А как-то пришли в театр. Сначала Симке там не понравилось: она стеснялась и своего цветастого платья и новых туфель на неимоверно высоких (от непривычки) каблуках, будто ходила по частоколу и иногда даже руками взмахивала, чтобы не упасть. И в то же время туфли заставляли ее держаться прямо, собранно, словно какая-то сила приподнимала и вела ее.

С удивлением и неприязнью разглядывала Сима нарядных и красивых женщин, краснела, увидев голые руки или вырез на груди.

Подошли знакомые девушки, надоумили купить мороженого, и, оказавшись среди своих, Симка повеселела.

Места у них были близко от сцены. И едва Симка оперлась о потертые бархатные ручки кресла, как в душе потеплело, по предплечьям пробежал морозец — так бывало в детстве, когда готовилась перед сном слушать бабушкину сказку.

Темно-малиновый, в светлых складках, даже с виду тяжелый занавес, нестройные загадочные звуки инструментов, говор зрительного зала и боль в пальцах от новых туфель — все было необыкновенно.

А когда погас свет, на Симку пахнуло прохладой, и она опять как будто слушала сказку. Ни разу в жизни не видела она такой красоты, такого движения красок, не подозревала даже, что бывает такое на свете…

Утром инструктор обкома комсомола, выдававший билеты, объяснил, что будут показывать балет, то есть такой вид искусства, в котором не говорят, не поют, а только танцуют.

Сначала вроде бы все это нравилось, но танец сменялся танцем, артисты странно размахивали руками, бегали из угла в угол, неестественно таращили глаза, и Симка мучительно ждала, чтобы кто-нибудь на сцене хоть вскрикнул бы, что ли…
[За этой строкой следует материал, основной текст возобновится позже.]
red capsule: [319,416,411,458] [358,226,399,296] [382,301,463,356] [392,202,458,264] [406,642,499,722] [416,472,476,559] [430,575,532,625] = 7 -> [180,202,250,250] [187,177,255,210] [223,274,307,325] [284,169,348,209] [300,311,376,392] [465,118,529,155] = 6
И стыдно было, будто голые все, видно все… Зачем так?

Сказочность, очарование исчезли.

Симка не заметила, когда что-то с ней произошло, и она, вытянувшись вперед и прижав руки к груди, слушала оркестр, вернее, не слушала, а чувствовала то, что он хотел рассказать ей, и это находилось в удивительном соответствии с тем, что происходило на сцене.

Симка поняла незамысловатый сюжет балета, поверила в него, убедилась, что не нужен здесь человеческий голос; театр завладел ею, как он умеет завладевать неискушенными, доверчивыми, наивными сердцами.

И когда занавес медленно двинулся к середине сцены, Симка устало откинулась на спинку кресла и лишь тут заметила, что до этого все время мысленно танцевала…

Она сбежала от знакомых и, спускаясь по лестнице, обнаружила, как легко и даже привычно идет на высоких каблуках. Глядя в темное окно, она дышала громко, словно после взволнованного разговора, боясь, что кто-то может вспугнуть. Ей казалось, что за окном та самая ночь, когда Симка одна шла по полю и падала в снег. И не верилось, что сейчас, когда она здесь, кто-то работает…

Домой Симка шла неторопливо, чтобы сохранить в душе то, что она пережила в театре, а ближе к дому — почти побежала, чтоб не исчезла решимость сообщить тетке, что до отъезда будет жить в гостинице.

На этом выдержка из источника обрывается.